> [Task prompt]
Can you condense the paragraph of the interview below that begins "By 2005 it was however" into a short bulleted list that keeps its main facts?

> [Document section]
What you’ll see is us do in a given release is to work on a combination of frequently requested features, smaller improvements to usability and work-flow, bug fixes, and finally architectural changes required to support current or future feature requirements.
While we do try to base what we work on as closely as possible on direct user-feedback, we also adhere to some core principles concerning the overall philosophy and direction of the product. So for example the answer to the question about the IDE turning into a full-fledged GUI is: never. We believe that textual representations of computations provide fundamental advantages in transparency, reproducibility, collaboration, and re-usability. We believe that writing code is simply the right way to do complex technical work, so we’ll always look for ways to make coding better, faster, and easier rather than try to eliminate coding altogether.
Ajay -Describe your journey in science from a high school student to your present work in R. I noticed you have been very successful in making software products that have been mostly proprietary products or sold to companies.
Why did you get into open source products with RStudio? What are your plans for monetizing RStudio further down the line?
JJ- In high school and college my principal areas of study were Political Science and Economics. I also had a very strong parallel interest in both computing and quantitative analysis. My first job out of college was as a financial analyst at a government agency. The tools I used in that job were SAS and Excel. I had a dim notion that there must be a better way to marry computation and data analysis than those tools, but of course no concept of what this would look like.
From there I went more in the direction of general purpose computing, starting a couple of companies where I worked principally on programming languages and authoring tools for the Web. These companies produced proprietary software, which at the time (between 1995 and 2005) was a workable model because it allowed us to build the revenue required to fund development and to promote and distribute the software to a wider audience.
By 2005 it was however becoming clear that proprietary software would ultimately be overtaken by open source software in nearly all domains. The cost of development had shrunken dramatically thanks to both the availability of high-quality open source languages and tools as well as the scale of global collaboration possible on open source projects. The cost of promoting and distributing software had also collapsed thanks to efficiency of both distribution and information diffusion on the Web.
When I heard about R and learned more about it, I become very excited and inspired by what the project had accomplished. A group of extremely talented and dedicated users had created the software they needed for their work and then shared the fruits of that work with everyone. R was a platform that everyone could rally around because it worked so well, was extensible in all the right ways, and most importantly was free (as in speech) so users could depend upon it as a long-term foundation for their work.
So I started RStudio with the aim of making useful contributions to the R community. We started with building an IDE because it seemed like a first-rate development environment for R that was both powerful and easy to use was an unmet need. Being aware that many other companies had built successful businesses around open-source software, we were also convinced that we could make RStudio available under a free and open-source license (the AGPLv3) while still creating a viable business. At this point RStudio is exclusively focused on creating the best IDE for R that we can. As the core product gets where it needs to be over the next couple of years we’ll then also begin to sell other products and services related to R and RStudio.
In 1995 Joseph J. (JJ) Allaire co-founded Allaire Corporation with his brother Jeremy Allaire, creating the web development tool ColdFusion. In March 2001, Allaire was sold to Macromedia where ColdFusion was integrated into the Macromedia MX product line. Macromedia was subsequently acquired by Adobe Systems, which continues to develop and market ColdFusion.

> [Extracted material]
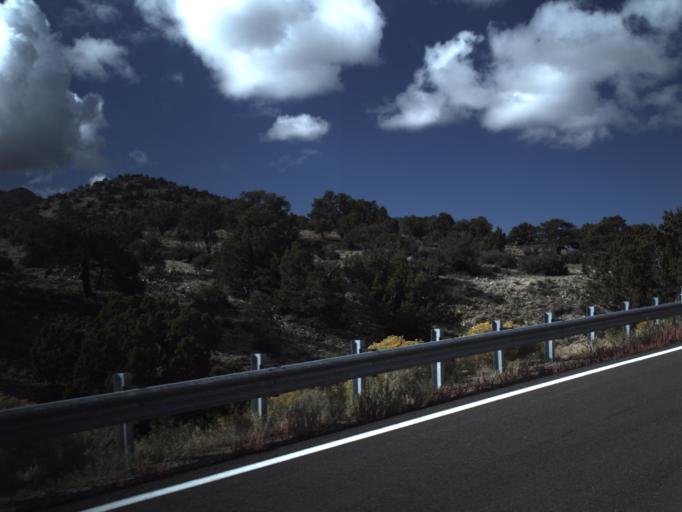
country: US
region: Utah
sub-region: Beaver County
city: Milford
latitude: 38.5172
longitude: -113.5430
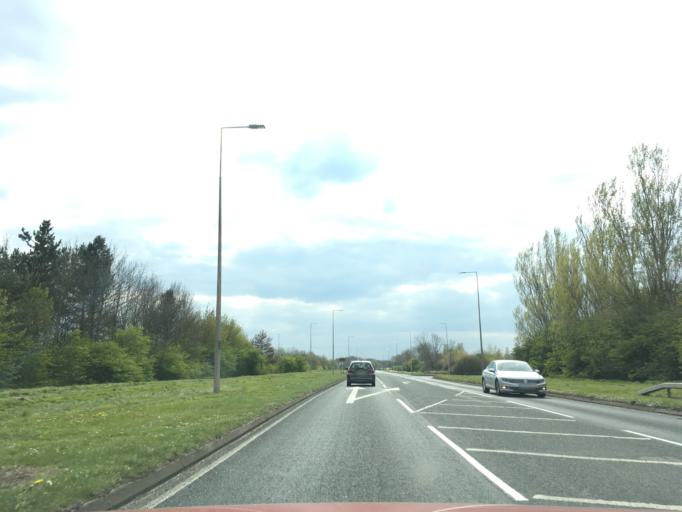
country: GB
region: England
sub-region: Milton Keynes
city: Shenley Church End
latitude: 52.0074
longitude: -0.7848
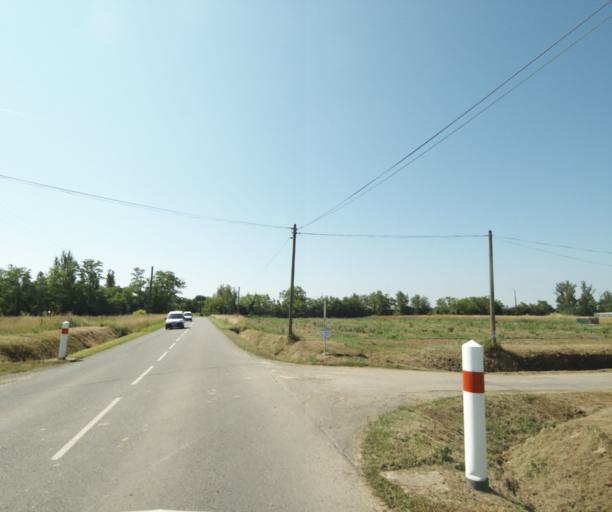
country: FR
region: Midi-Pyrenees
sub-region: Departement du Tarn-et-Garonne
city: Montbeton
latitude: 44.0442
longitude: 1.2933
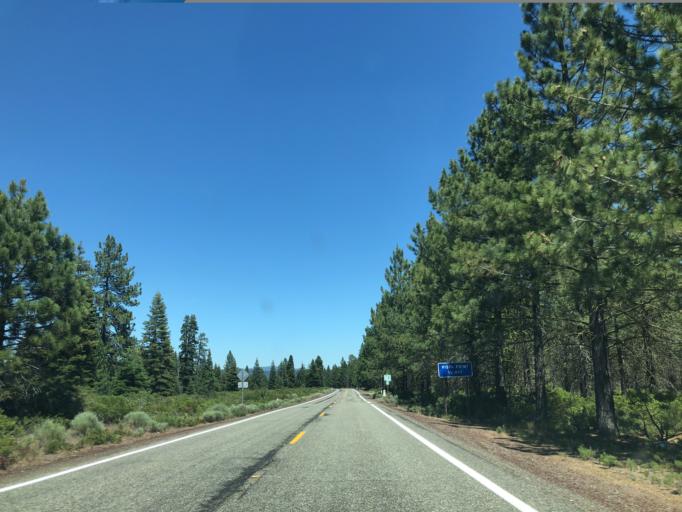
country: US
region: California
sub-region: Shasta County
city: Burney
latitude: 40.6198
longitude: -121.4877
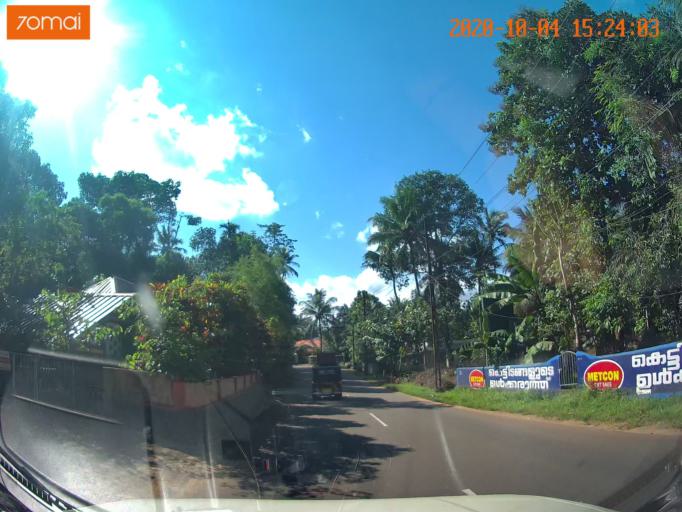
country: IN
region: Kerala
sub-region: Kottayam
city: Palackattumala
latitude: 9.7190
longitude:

> [Response to this exercise]
- By 2005 it was becoming clear that open source software would eventually overtake proprietary software in nearly all domains.
- Development costs had dropped sharply because high-quality open source languages and tools were available and open source projects allowed collaboration on a global scale.
- The costs of promoting and distributing software had also collapsed because distribution and the spread of information on the Web were so efficient.